Defend Democracy: “Risk of online manipulation and disinformation around elections greater than ever.”

Experts expect that domestic and foreign disinformation campaigns will try to disrupt the integrity of the elections in the Netherlands. Our social media watchdog Kieskijker observes online activities that build up to the general elections on 17 March 2021 and sees fake polls, fake political profiles and fake chat groups. Through a campaign, Kieskijker exposes disinformation and manipulation around the elections.

Digitisation: opportunities and risks for our democracies

This year’s elections will be more digital than ever before. Not only because we have started to use social media even more over the past four years, but also because the pandemic is forcing us to live our lives even more online. This confluence of events presents our democracies not only with opportunities, but also with risks. Since the outbreak of the pandemic, disinformation and conspiracy theories have spread more rapidly from the margins of the Internet to the mainstream media, thereby gaining greater reach than before.

Experts1 expect that domestic and foreign disinformation campaigns will try to disrupt the integrity of our elections. This is part of a broader trend of undermining the Western democratic legal order and democratic processes (such as elections), institutions and societies, partly through malicious, coordinated manipulation and disinformation campaigns.

Disinformation and manipulation in the Netherlands — the findings so far

Our social media watchdog Kieskijker observes online activities that build up to the election period. Research by Kieskijker shows fake polls by a fake research company, fake political profiles using social media to polarize, and even “false flag” chat groups with fake campaign material and neo-Nazi code language.

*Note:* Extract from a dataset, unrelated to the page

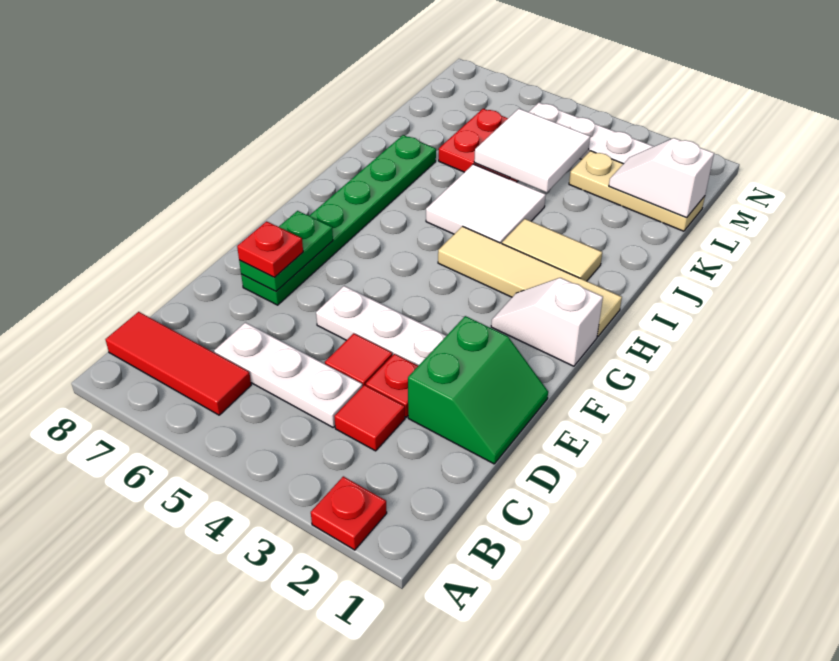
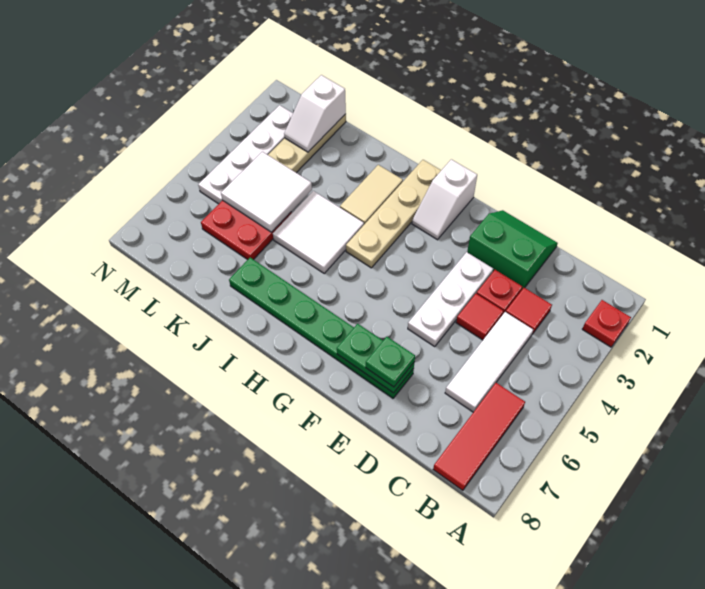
white plate C4:C6 level 1 -> white tile C4:C6 level 1
red plate E7 level 3 -> green plate E7 level 3
tan tile H1:H4 level 1 -> tan plate H1:H4 level 1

Kieskijker publishes its findings not after, but during the election period, in order to nip the harmful effect of manipulation, disinformation and polarisation in the bud. Kieskijker is currently working on new investigations and expects to find even more organised manipulation and disinformation.

About Kieskijker

Kieskijker is an innovative project that monitors and exposes online manipulation and disinformation around the 2021 Netherlands elections. The goal is not only to reduce the impact of disinformation and manipulation on the elections, but also to increase digital literacy2 among the Dutch population and to further refine the Kieskijker process so that it can be used in other elections as well.

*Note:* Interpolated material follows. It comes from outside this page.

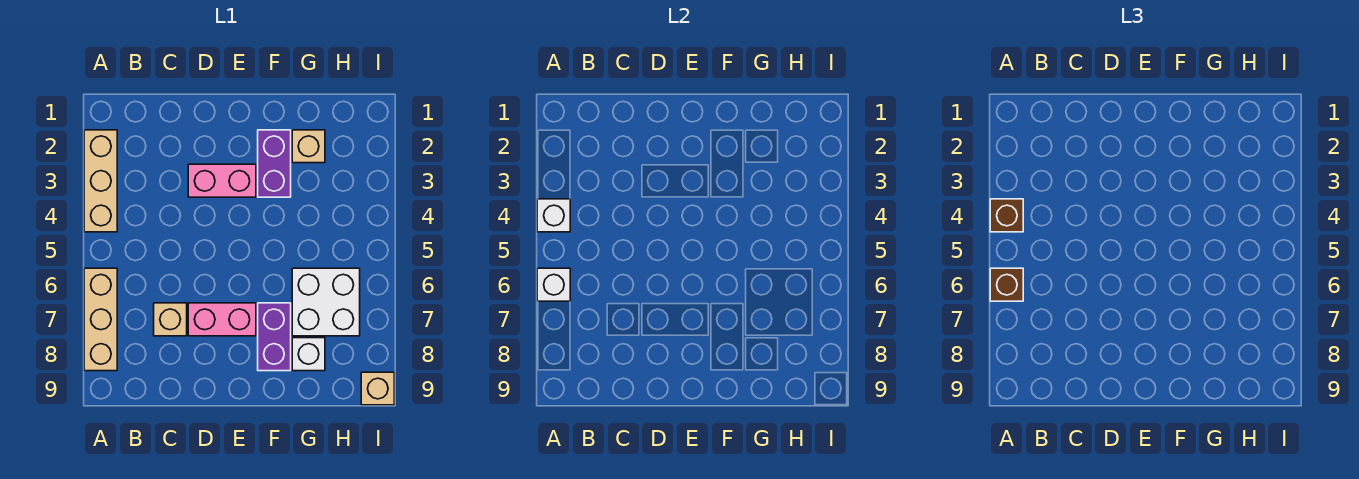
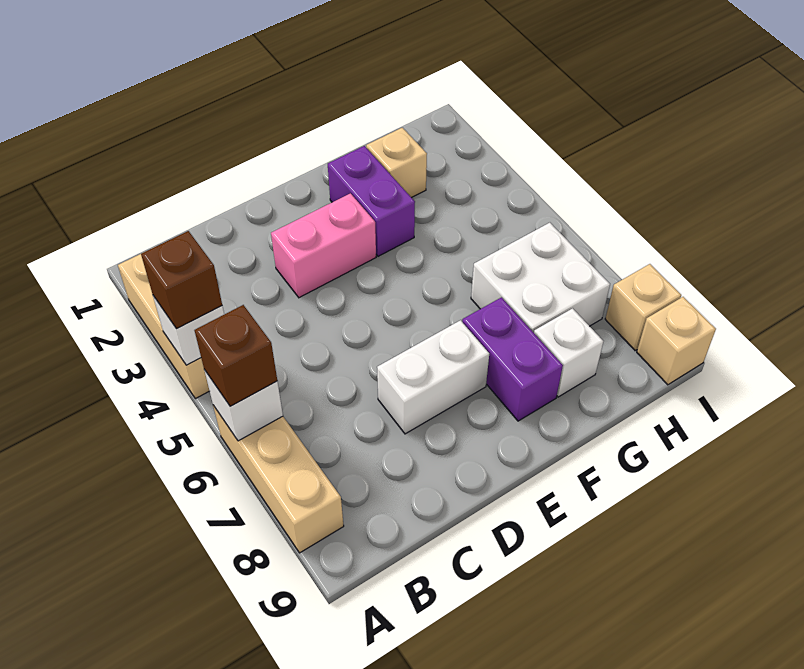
tan brick C7 level 1 -> tan brick I8 level 1
pink brick D7:E7 level 1 -> white brick D7:E7 level 1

Kieskijker does not indicate what is true or false, but shows how manipulation via social media works. The monitoring is done in a content-neutral, impartial way — explicitly without any preference for left, centre or right.

Project Kieskijker is carried out by the Defend Democracy Foundation and Trollrensics:

Defend Democracy is independent, impartial and works transatlantically. Its mission is to defend and strengthen democracy against domestic, foreign and technological threats. Defend Democracy works at the intersection of freedom, security and technology. It specialises, among other things, in bringing together people and organisations that care about democracy and in combating organised disinformation and manipulation.

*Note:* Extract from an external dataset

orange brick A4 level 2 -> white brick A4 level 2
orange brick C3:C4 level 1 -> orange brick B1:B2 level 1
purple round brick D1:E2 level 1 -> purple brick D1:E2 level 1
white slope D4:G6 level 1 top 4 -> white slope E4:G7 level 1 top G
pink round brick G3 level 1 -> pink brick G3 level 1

Trollrensics focuses on exposing online disinformation activities. It developed an innovative platform for social media analysis that provides a rich and secure data science environment and relieves analysts of the task of retrieving, storing and visualising data so that they can focus on their core business. While other tools offer specific solutions to specific problems, Trollrensics’ platform offers integrated solutions.

Project Kieskijker is realised with the support of Stichting Democratie en Media and SIDN Fonds.


1 Including the joint threat assessment of Netherlands’ security services: Dutch national security interests are “substantially threatened and compromised by China and Russia.” Among their “most used means: influence and interference, including disinformation.”